_PROBLEM TO WORK ON_
With "pero" as the search word, show every line of the material that has it.
******************************
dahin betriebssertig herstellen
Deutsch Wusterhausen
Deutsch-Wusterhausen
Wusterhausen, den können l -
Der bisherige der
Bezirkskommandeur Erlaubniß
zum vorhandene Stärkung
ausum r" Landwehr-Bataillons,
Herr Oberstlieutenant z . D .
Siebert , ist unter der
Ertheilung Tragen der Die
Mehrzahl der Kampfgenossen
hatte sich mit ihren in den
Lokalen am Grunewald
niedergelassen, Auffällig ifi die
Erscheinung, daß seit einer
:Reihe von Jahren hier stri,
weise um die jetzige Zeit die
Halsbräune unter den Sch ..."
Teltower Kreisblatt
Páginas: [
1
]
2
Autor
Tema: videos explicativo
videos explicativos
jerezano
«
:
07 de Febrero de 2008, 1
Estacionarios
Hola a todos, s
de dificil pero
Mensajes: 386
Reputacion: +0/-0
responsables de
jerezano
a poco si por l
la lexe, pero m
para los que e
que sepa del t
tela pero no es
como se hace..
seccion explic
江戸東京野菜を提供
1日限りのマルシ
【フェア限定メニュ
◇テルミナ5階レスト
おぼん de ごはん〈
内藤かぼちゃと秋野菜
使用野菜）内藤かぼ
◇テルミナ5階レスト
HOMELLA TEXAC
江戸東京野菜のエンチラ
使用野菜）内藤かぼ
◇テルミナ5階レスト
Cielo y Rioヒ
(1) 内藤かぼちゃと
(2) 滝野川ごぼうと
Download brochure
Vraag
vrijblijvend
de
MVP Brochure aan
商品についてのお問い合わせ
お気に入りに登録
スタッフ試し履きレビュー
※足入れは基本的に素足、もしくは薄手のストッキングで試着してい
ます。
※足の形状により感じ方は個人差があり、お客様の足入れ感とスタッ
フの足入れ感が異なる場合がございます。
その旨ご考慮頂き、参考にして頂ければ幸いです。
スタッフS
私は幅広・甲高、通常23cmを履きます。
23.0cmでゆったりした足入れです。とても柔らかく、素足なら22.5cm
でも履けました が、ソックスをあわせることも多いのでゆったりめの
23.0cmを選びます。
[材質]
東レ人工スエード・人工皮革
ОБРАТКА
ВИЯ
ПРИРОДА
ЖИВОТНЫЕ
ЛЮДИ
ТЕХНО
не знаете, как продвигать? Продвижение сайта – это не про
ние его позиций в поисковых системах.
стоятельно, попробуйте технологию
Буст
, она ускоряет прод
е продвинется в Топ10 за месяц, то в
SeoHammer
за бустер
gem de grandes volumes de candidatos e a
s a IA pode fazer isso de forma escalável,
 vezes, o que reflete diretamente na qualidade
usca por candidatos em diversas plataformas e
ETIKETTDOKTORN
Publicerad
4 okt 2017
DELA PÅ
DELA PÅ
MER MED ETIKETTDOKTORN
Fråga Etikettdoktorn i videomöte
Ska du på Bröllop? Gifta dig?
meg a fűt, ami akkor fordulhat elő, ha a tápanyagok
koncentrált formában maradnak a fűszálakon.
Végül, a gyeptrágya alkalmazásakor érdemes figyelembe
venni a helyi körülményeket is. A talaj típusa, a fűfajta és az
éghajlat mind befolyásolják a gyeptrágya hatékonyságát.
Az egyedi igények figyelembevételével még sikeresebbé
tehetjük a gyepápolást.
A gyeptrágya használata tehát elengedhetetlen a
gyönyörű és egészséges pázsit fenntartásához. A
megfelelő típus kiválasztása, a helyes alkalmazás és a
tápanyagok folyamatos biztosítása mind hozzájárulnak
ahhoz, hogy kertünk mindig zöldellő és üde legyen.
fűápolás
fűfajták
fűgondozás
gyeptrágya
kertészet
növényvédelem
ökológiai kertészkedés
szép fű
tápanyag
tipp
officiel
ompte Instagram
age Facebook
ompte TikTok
******************************
_EXPECTED ANSWER_
de dificil pero
la lexe, pero m
tela pero no es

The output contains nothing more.